Don’t you just love how things are constantly wearing out? (Please note the dripping sarcasm.) Tonight while sitting on the ruined couch, I was doing a little furniture shopping online, balking at the prices I was seeing.  All of a sudden I heard my little girl crying in her room.  It’s funny how when my boys get hurt I seem to bellow things like, “If you’re not bleeding I don’t want to hear about it!” or “Toughen up, you’ll be fine!” yet when my little girl cries, I turn into a 220 pound freight train charging through the house to make sure she is ok.  As I looked in the room she looked up and said, “Daddy I got a bump on my head.”  As usual, I turned to mush, I tucked her back in her bed and gave her a kiss on her forehead.  We ended up talking about Christmas trees, princesses, and her big brothers.

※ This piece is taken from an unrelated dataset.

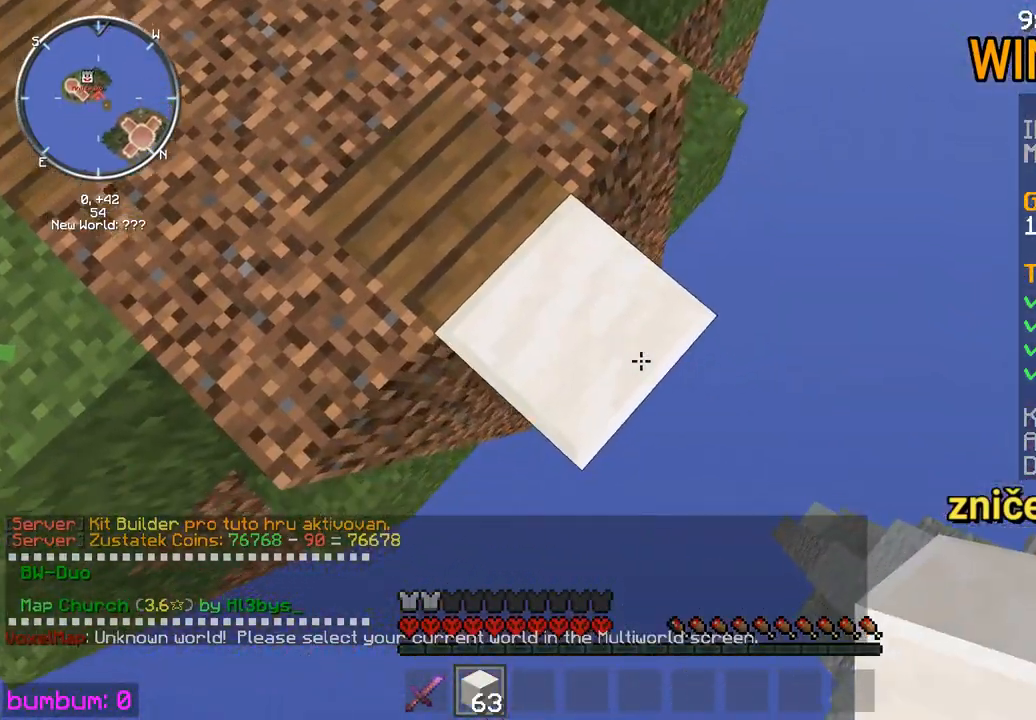
{"keys": ["up"], "mouse": [], "events": [[150, "mouse_right", "down"], [217, "mouse_right", "up"], [350, "down", "up"], [350, "right", "up"], [483, "up", "down"]]}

I am amazed at what brings me the most joy can also be what frustrates me the most, like the daughter I adore who also destroys all my stuff.  I am also amazed how much time I can spend improving my “way of life,” knowing that everything I buy will eventually decay.  The reality is my stuff really hasn’t ever satisfied me.  What fills my heart with the most joy are my relationships with loved ones.  I guess that’s why when relationships go bad it hurts so much, and when they go right life seems so much better.

There is no doubt we were formed for relationships.  One of the greatest passages in the entire Bible is Matthew 1:23, “Behold, the virgin shall conceive and bear a son, and they shall call his name Immanuel,” which means “God with us.”

Here tucked away in this ancient text we find a gift that gives more than money, power, prestige, or even new furniture ever could, a gift of a relationship. God sent His likeness so that we could know Him.  This holiday season remember what matters most … relationships.